* [Exercise details]
Copy out every line of the data below, character for character, in the same order and without any changes.

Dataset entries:
********
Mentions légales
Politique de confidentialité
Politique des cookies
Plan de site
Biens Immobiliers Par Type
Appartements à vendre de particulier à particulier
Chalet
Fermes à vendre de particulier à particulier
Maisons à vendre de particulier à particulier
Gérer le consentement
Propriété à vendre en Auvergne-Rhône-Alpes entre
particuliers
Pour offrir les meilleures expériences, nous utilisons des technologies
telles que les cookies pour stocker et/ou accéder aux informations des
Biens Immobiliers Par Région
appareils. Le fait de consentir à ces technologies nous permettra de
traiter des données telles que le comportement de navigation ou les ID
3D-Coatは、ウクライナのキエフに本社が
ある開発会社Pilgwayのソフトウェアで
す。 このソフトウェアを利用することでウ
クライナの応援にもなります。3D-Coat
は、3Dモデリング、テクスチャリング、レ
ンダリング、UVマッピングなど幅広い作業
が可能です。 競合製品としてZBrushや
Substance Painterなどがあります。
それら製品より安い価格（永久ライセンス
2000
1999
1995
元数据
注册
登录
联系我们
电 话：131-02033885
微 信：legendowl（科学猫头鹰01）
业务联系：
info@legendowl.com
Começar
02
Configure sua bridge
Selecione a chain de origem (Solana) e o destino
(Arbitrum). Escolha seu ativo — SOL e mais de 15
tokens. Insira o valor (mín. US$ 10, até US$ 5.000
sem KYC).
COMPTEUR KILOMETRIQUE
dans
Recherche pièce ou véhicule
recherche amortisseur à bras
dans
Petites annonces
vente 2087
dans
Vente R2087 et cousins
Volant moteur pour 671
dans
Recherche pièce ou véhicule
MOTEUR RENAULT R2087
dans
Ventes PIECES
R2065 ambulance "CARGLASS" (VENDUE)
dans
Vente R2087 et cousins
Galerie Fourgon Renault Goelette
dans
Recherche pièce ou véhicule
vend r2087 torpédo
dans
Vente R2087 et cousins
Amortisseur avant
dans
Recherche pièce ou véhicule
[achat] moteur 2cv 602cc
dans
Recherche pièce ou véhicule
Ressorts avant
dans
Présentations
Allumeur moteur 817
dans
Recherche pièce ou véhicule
********
* [Your response]
Mentions légales
Politique de confidentialité
Politique des cookies
Plan de site
Biens Immobiliers Par Type
Appartements à vendre de particulier à particulier
Chalet
Fermes à vendre de particulier à particulier
Maisons à vendre de particulier à particulier
Gérer le consentement
Propriété à vendre en Auvergne-Rhône-Alpes entre
particuliers
Pour offrir les meilleures expériences, nous utilisons des technologies
telles que les cookies pour stocker et/ou accéder aux informations des
Biens Immobiliers Par Région
appareils. Le fait de consentir à ces technologies nous permettra de
traiter des données telles que le comportement de navigation ou les ID
3D-Coatは、ウクライナのキエフに本社が
ある開発会社Pilgwayのソフトウェアで
す。 このソフトウェアを利用することでウ
クライナの応援にもなります。3D-Coat
は、3Dモデリング、テクスチャリング、レ
ンダリング、UVマッピングなど幅広い作業
が可能です。 競合製品としてZBrushや
Substance Painterなどがあります。
それら製品より安い価格（永久ライセンス
2000
1999
1995
元数据
注册
登录
联系我们
电 话：131-02033885
微 信：legendowl（科学猫头鹰01）
业务联系：
info@legendowl.com
Começar
02
Configure sua bridge
Selecione a chain de origem (Solana) e o destino
(Arbitrum). Escolha seu ativo — SOL e mais de 15
tokens. Insira o valor (mín. US$ 10, até US$ 5.000
sem KYC).
COMPTEUR KILOMETRIQUE
dans
Recherche pièce ou véhicule
recherche amortisseur à bras
dans
Petites annonces
vente 2087
dans
Vente R2087 et cousins
Volant moteur pour 671
dans
Recherche pièce ou véhicule
MOTEUR RENAULT R2087
dans
Ventes PIECES
R2065 ambulance "CARGLASS" (VENDUE)
dans
Vente R2087 et cousins
Galerie Fourgon Renault Goelette
dans
Recherche pièce ou véhicule
vend r2087 torpédo
dans
Vente R2087 et cousins
Amortisseur avant
dans
Recherche pièce ou véhicule
[achat] moteur 2cv 602cc
dans
Recherche pièce ou véhicule
Ressorts avant
dans
Présentations
Allumeur moteur 817
dans
Recherche pièce ou véhicule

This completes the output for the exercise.